REQUEST 1: List the usernames of everyone who posts in the forum thread about recommended potentiometers.
REQUEST 2: Continue the forum thread about recommended potentiometers from the point where it stops.

::: QUOTED TEXT :::

# Recommended Potentiometers



## jallenyoung (Apr 21, 2020)

Anyone have a recommendation for potentiometers for the PCBs?

All the pedals I've built in the past have used Alpha pots, but they are far too small for the PCBs here.

Thanks in advance!


----------



## Robert (Apr 21, 2020)

You want 16mm Alpha Right-Angle PCB mounted pots (preferably with dust covers on any that will be under the PCB)

Like these:








						100K OHM Linear Taper Potentiometer PCB Mount Round Shaft Dia: 6.35mm
					

ALPHA - Get It Fast - Same Day Shipping




					www.taydaelectronics.com
				




See this about pot installation as well:





						Potentiometers - PedalPCB Wiki
					






					wiki.pedalpcb.com


----------



## bengarland (Apr 22, 2020)

::: DATASET ENTRIES :::

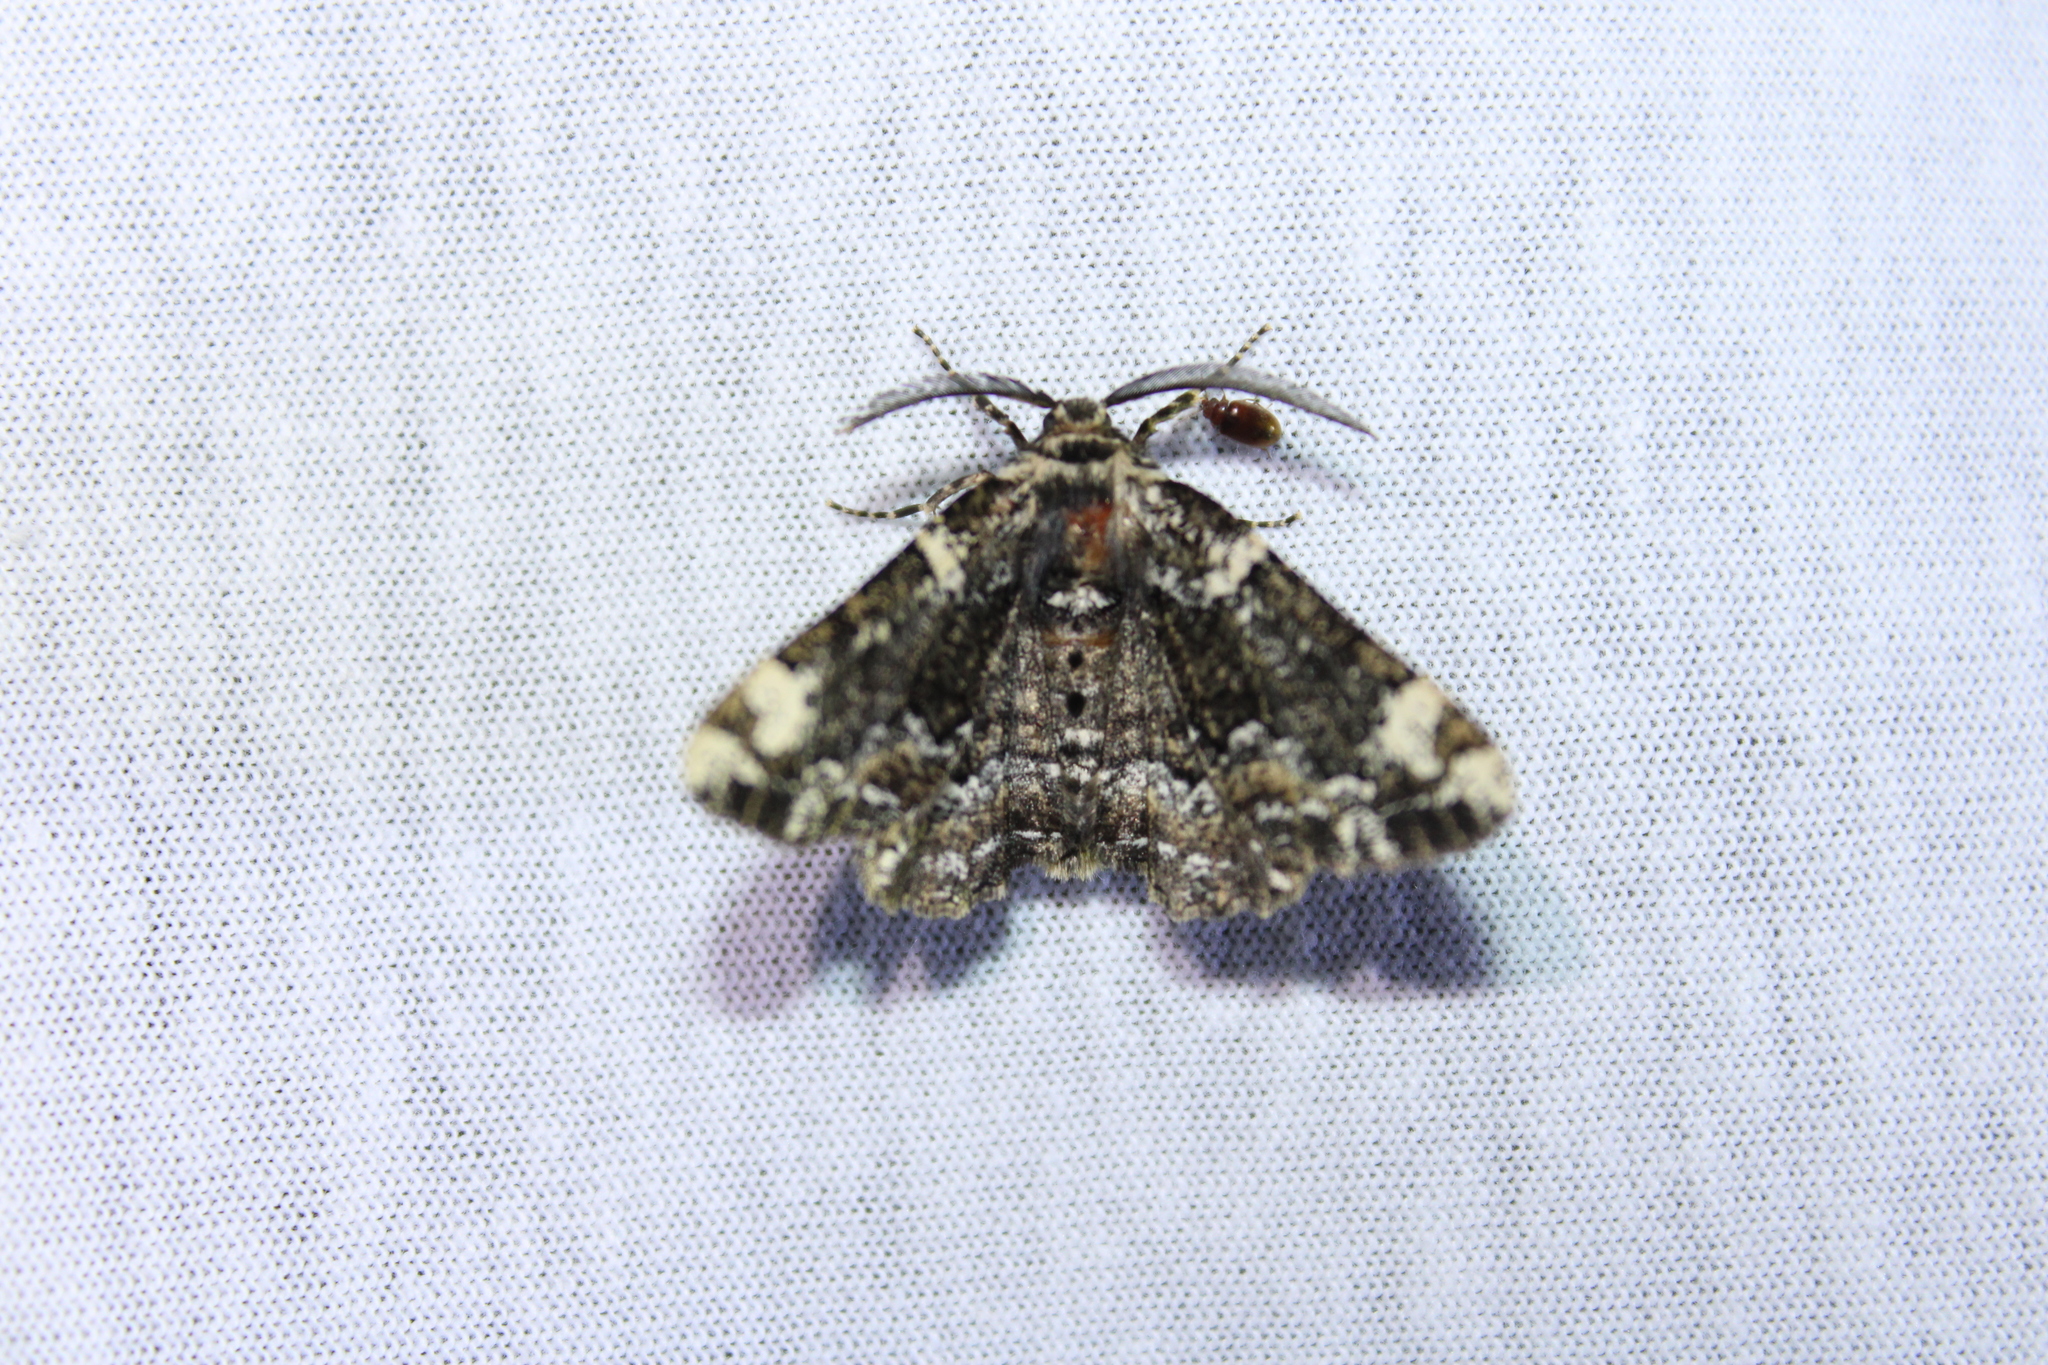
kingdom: Animalia
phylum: Arthropoda
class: Insecta
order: Lepidoptera
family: Geometridae
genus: Phaeoura
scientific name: Phaeoura quernaria
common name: Oak beauty
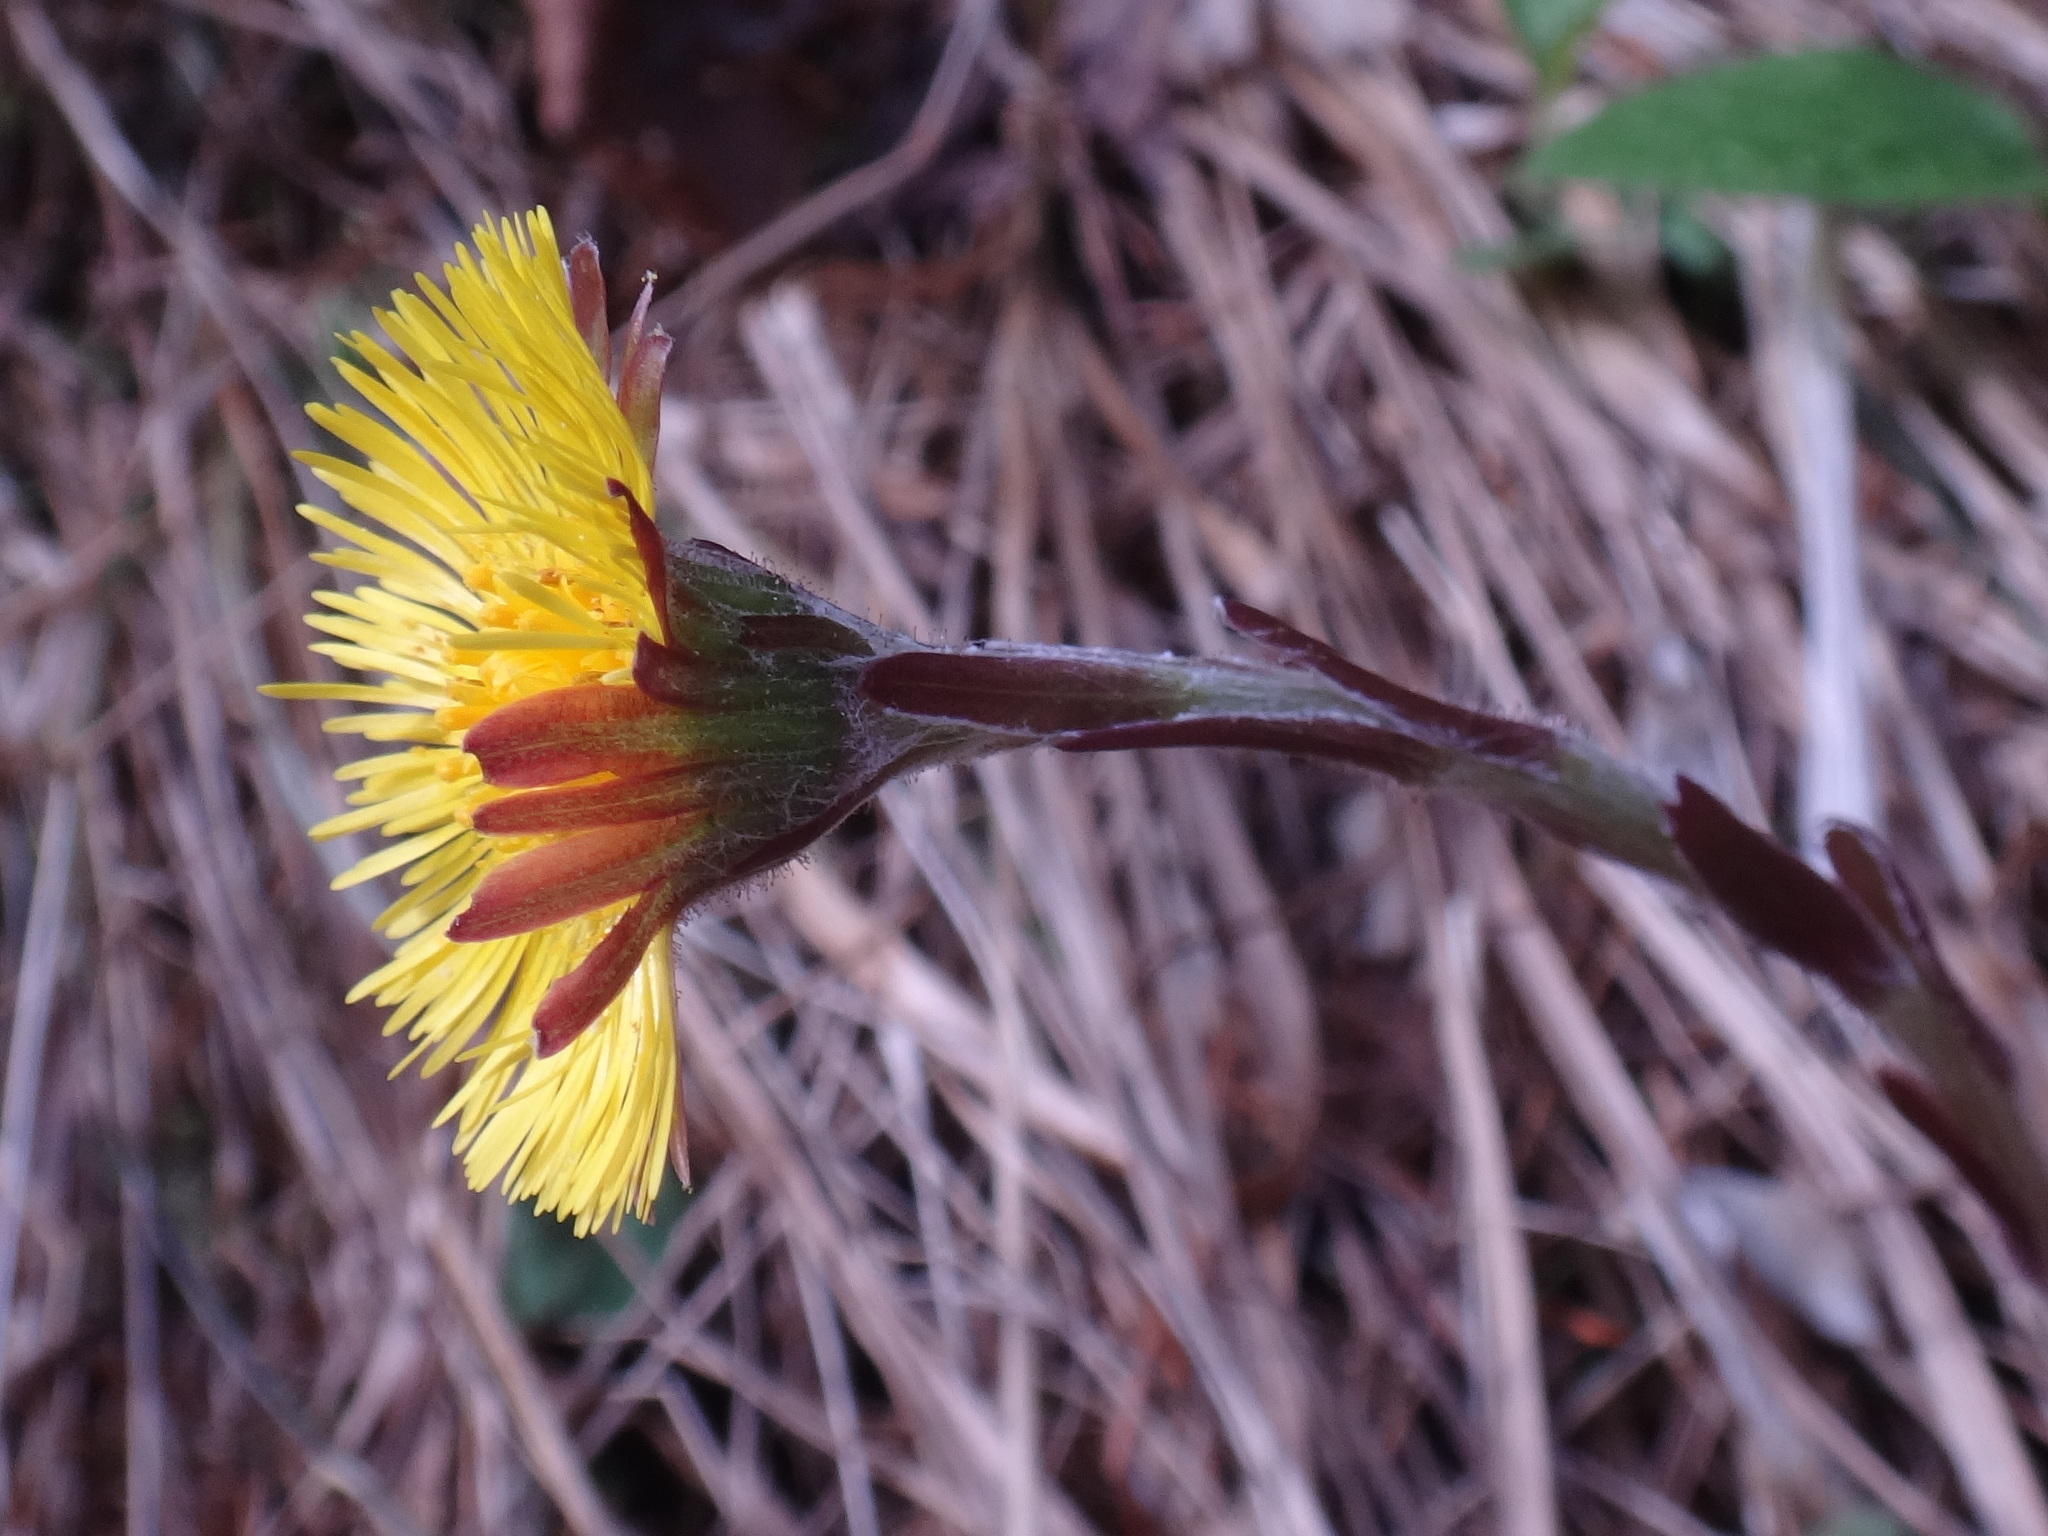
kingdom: Plantae
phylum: Tracheophyta
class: Magnoliopsida
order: Asterales
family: Asteraceae
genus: Tussilago
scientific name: Tussilago farfara
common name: Coltsfoot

:::

ANSWER 1: jallenyoung, Robert, bengarland

ANSWER 2:
Also make sure you get the 6.35mm shaft linked above, sometimes there's a 6mm shaft version that looks the same. Most knobs made for guitar pedals are 6.35mm shaft and if you put that on a 6mm shaft your knob will turn off-center. I don't think these types of pots come in D-shaft but definitely never get those, then you can't ever rotate the knob to line up exactly with the orientation of your enclosure, any graphics that might be around the knob, etc.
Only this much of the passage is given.